DPT: “Ah, a question near and dear to my heart. One because I grew up watching that show and two I’m actually related to one of North Carolina’s most famous bootleggers. To answer your question though, never. The Duke boys are the spirit of the Southern man, stock car racing and drinking something that might make you go blind. Of course now days moonshine has been replaced by something not as glamorous, red neck cocaine; also called crystal meth.”
Fitch asks: “With all due respect, why are Alabamians always marrying their cousins? This erudite, sophisticated, highly educated, intelligent, witty Yankee needs to know these things.”
DPT: “I think the highly educated Yankee has Alabama mixed up with Mississippi. We make space launch vehicles here, not 6 fingered kids. Not to answer a question with a question and with all due respect; Why do Yankees elect people like Ted Kennedy and Hillary Clinton?”
Gunnnutt asks: “Since Alabama is alphabetically First, shouldn’t you by default be able to claim that position in any comment?”
DPT: “Being from Alabama and having the name Anthony should make me first in just about everything, but being a true Southern Gentleman, I always concede my firstness to those with less patience. Namely Yankees.”
CUG asks: “Why am I depressed since the Hurricane, with feelings I can only feel better by beating the living (expletive deleted) out of every liberal I see on TV and in real life? (I have refrained from this, so far).”
DPT: “What you are feeling is a Southern Man’s response to true moronic statements. I would suggest to go with that feeling. Just make sure, when liberal vomit leaves someone’s mouth, you say ‘Them’s are fightin’ words!’ and open up a case of whoop a$$.”
Kateykakes asks: “When you ask someone from the South for directions, the standard answer is, ‘It’s just over yonder’. Why is yonder always 50 miles down the road?
DPT: “The nuances of Alabama measurement would take too long to explain in one post. Just realize that people that use the word yonder probably don’t have a neighbor that lives within 50 miles.”
Steve the Pirate asks: “What’s the best tool for a Southerner to kill a damn Yankee treehugger with: a 12-gauge pump or a 1991 Chevrolet 4wd with a six-inch left kit? Possibly both?”
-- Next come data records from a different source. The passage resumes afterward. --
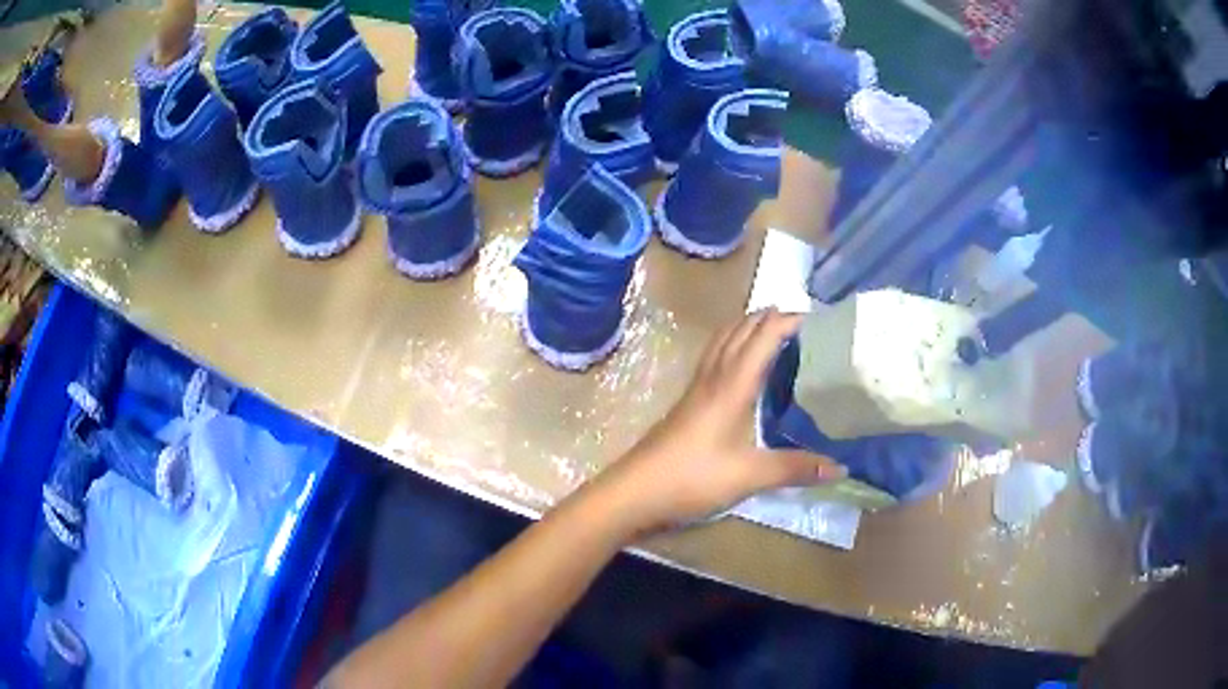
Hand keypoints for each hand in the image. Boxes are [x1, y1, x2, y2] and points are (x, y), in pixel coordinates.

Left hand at [593, 309, 846, 536]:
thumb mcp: (750, 475)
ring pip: (722, 342)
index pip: (763, 337)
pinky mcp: (687, 404)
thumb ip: (795, 469)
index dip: (787, 321)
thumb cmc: (693, 477)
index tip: (818, 319)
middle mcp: (713, 378)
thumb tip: (842, 468)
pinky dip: (732, 348)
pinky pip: (713, 360)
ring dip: (746, 328)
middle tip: (800, 321)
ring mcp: (696, 390)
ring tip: (771, 330)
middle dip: (768, 318)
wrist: (635, 491)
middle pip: (740, 332)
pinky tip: (738, 367)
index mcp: (732, 385)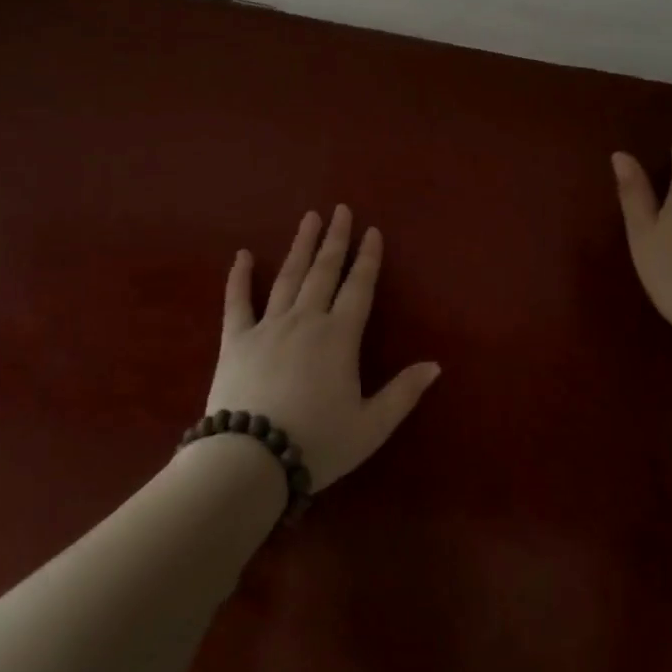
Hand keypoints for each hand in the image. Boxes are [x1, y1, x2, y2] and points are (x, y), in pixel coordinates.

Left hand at [205, 206, 440, 491]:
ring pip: (288, 276)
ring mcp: (268, 326)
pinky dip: (238, 277)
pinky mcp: (235, 340)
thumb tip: (436, 365)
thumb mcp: (371, 426)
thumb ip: (403, 393)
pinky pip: (237, 301)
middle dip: (335, 239)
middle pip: (324, 271)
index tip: (372, 230)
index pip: (359, 287)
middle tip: (339, 210)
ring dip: (300, 246)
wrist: (250, 461)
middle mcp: (306, 320)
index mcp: (340, 336)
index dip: (367, 258)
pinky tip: (242, 255)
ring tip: (308, 218)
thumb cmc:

DPT: “Normally, the two are usually in the same place. Here is my solution. First chase said treehugger down with Chevrolet, making sure to pelt them with the beer cans and bottles that have been accumulating in the bed of the truck. When treehugger stops, because of minor injuries inflicted by bottles and cans, remove 12-gauge from gun rack (should be right above the umbrella or cattle prod) and load up the shells that you placed rock salt in. Squeeze trigger until satisfied.”
B-Cack asks: “Why does God hate black people? He did let the hurricane hit New Orleans after all! (Well it is actually a toss up between Him, George W. and Wal-Mart. Think of all the money they will make in the rebuild!)”
DPT: First, let me help you distinguish from two separate groups of black folks in the South. There is the country black folks, who are industrious and well mannered. They still open doors for women, stay married to the same woman and don’t have any off children. Then there are city black folks, which (not all of them) live off government cheese, vote Democrat, and drive Capri Classics with 24” rims. I think God hates the $6000 rims on $400 cars and not so much the people.”
Peakah asks: “Why do certain foods look the same on the way out as on the way in? Why is there this appealing chocolate looking coating on said foods when I drink way too much Guinness?”
DPT: “I will do my best to tie this into the Southern theme. We southerners don’t usually analyze our poo (mostly because the outhouse doesn’t have a light and it’s a long way down to where the poo sits). Also, you won’t catch a Southerner drinking one of those high falutin foo foo beers. It’s domestic all the way and only women drink lite beer."
Pop asks: "Will this war of Northern Agression ever end? It seems like its been going on for years."
DPT: "It's petty jealousy. We Southerners have all the good coastline. Those Yankees only have cold ocean."
Thanks for stopping by, ya’ll. Come back anytime but make sure you leave those Yankee words in the car when you come in. I’ll even take the plastic off the couch for you.